_WHAT THE TASK REQUIRES:_ Could you copy every line below, character for character?

:: RECORDS TO PROCESS ::

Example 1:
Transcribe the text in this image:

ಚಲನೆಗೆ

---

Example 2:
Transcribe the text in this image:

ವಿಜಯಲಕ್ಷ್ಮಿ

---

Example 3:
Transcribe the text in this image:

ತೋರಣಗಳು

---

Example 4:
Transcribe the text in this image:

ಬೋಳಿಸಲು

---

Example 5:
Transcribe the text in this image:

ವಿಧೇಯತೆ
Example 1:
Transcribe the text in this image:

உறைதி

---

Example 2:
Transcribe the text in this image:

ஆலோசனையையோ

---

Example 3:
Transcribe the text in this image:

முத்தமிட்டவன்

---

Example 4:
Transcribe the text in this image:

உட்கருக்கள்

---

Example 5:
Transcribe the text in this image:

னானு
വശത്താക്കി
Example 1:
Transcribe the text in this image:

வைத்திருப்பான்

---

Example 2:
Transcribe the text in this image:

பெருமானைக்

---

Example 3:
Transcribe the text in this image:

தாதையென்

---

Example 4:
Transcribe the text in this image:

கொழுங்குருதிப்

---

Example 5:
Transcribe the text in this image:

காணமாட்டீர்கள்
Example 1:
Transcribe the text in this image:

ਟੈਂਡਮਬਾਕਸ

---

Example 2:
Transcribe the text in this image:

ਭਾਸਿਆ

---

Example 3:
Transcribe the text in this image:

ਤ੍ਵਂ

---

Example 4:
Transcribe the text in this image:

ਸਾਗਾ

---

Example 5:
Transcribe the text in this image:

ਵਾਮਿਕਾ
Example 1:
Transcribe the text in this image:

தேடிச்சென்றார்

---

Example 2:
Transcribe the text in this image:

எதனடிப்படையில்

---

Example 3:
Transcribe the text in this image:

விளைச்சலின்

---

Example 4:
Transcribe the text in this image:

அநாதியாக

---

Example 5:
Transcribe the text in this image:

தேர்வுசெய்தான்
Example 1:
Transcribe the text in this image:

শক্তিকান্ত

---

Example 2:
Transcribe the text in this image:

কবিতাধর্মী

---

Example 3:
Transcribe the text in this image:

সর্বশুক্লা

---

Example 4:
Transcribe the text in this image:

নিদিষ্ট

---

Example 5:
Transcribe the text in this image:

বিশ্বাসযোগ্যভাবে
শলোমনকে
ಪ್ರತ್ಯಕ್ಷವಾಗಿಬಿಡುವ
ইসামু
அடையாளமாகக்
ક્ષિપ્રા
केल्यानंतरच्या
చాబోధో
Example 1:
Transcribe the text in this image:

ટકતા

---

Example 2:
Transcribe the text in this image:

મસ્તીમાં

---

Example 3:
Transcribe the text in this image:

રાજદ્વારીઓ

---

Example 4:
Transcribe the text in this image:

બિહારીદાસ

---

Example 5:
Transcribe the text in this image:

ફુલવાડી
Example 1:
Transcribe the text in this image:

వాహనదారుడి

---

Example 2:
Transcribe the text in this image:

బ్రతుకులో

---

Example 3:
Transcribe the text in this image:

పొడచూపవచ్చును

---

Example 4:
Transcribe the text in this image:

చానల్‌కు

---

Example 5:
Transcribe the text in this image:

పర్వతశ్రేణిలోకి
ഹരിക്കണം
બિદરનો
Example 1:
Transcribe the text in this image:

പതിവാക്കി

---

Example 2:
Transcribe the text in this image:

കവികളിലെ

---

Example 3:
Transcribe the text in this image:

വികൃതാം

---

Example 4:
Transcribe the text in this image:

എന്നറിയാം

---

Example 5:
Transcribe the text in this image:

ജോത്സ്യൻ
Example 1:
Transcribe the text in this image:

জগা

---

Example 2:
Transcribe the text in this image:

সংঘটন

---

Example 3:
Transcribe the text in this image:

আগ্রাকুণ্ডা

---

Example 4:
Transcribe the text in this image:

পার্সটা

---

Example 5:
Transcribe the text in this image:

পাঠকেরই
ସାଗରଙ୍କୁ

:::

_SOLUTION FOR THIS TASK:_
Example 1:
Transcribe the text in this image:

ಚಲನೆಗೆ

---

Example 2:
Transcribe the text in this image:

ವಿಜಯಲಕ್ಷ್ಮಿ

---

Example 3:
Transcribe the text in this image:

ತೋರಣಗಳು

---

Example 4:
Transcribe the text in this image:

ಬೋಳಿಸಲು

---

Example 5:
Transcribe the text in this image:

ವಿಧೇಯತೆ
Example 1:
Transcribe the text in this image:

உறைதி

---

Example 2:
Transcribe the text in this image:

ஆலோசனையையோ

---

Example 3:
Transcribe the text in this image:

முத்தமிட்டவன்

---

Example 4:
Transcribe the text in this image:

உட்கருக்கள்

---

Example 5:
Transcribe the text in this image:

னானு
വശത്താക്കി
Example 1:
Transcribe the text in this image:

வைத்திருப்பான்

---

Example 2:
Transcribe the text in this image:

பெருமானைக்

---

Example 3:
Transcribe the text in this image:

தாதையென்

---

Example 4:
Transcribe the text in this image:

கொழுங்குருதிப்

---

Example 5:
Transcribe the text in this image:

காணமாட்டீர்கள்
Example 1:
Transcribe the text in this image:

ਟੈਂਡਮਬਾਕਸ

---

Example 2:
Transcribe the text in this image:

ਭਾਸਿਆ

---

Example 3:
Transcribe the text in this image:

ਤ੍ਵਂ

---

Example 4:
Transcribe the text in this image:

ਸਾਗਾ

---

Example 5:
Transcribe the text in this image:

ਵਾਮਿਕਾ
Example 1:
Transcribe the text in this image:

தேடிச்சென்றார்

---

Example 2:
Transcribe the text in this image:

எதனடிப்படையில்

---

Example 3:
Transcribe the text in this image:

விளைச்சலின்

---

Example 4:
Transcribe the text in this image:

அநாதியாக

---

Example 5:
Transcribe the text in this image:

தேர்வுசெய்தான்
Example 1:
Transcribe the text in this image:

শক্তিকান্ত

---

Example 2:
Transcribe the text in this image:

কবিতাধর্মী

---

Example 3:
Transcribe the text in this image:

সর্বশুক্লা

---

Example 4:
Transcribe the text in this image:

নিদিষ্ট

---

Example 5:
Transcribe the text in this image:

বিশ্বাসযোগ্যভাবে
শলোমনকে
ಪ್ರತ್ಯಕ್ಷವಾಗಿಬಿಡುವ
ইসামু
அடையாளமாகக்
ક્ષિપ્રા
केल्यानंतरच्या
చాబోధో
Example 1:
Transcribe the text in this image:

ટકતા

---

Example 2:
Transcribe the text in this image:

મસ્તીમાં

---

Example 3:
Transcribe the text in this image:

રાજદ્વારીઓ

---

Example 4:
Transcribe the text in this image:

બિહારીદાસ

---

Example 5:
Transcribe the text in this image:

ફુલવાડી
Example 1:
Transcribe the text in this image:

వాహనదారుడి

---

Example 2:
Transcribe the text in this image:

బ్రతుకులో

---

Example 3:
Transcribe the text in this image:

పొడచూపవచ్చును

---

Example 4:
Transcribe the text in this image:

చానల్‌కు

---

Example 5:
Transcribe the text in this image:

పర్వతశ్రేణిలోకి
ഹരിക്കണം
બિદરનો
Example 1:
Transcribe the text in this image:

പതിവാക്കി

---

Example 2:
Transcribe the text in this image:

കവികളിലെ

---

Example 3:
Transcribe the text in this image:

വികൃതാം

---

Example 4:
Transcribe the text in this image:

എന്നറിയാം

---

Example 5:
Transcribe the text in this image:

ജോത്സ്യൻ
Example 1:
Transcribe the text in this image:

জগা

---

Example 2:
Transcribe the text in this image:

সংঘটন

---

Example 3:
Transcribe the text in this image:

আগ্রাকুণ্ডা

---

Example 4:
Transcribe the text in this image:

পার্সটা

---

Example 5:
Transcribe the text in this image:

পাঠকেরই
ସାଗରଙ୍କୁ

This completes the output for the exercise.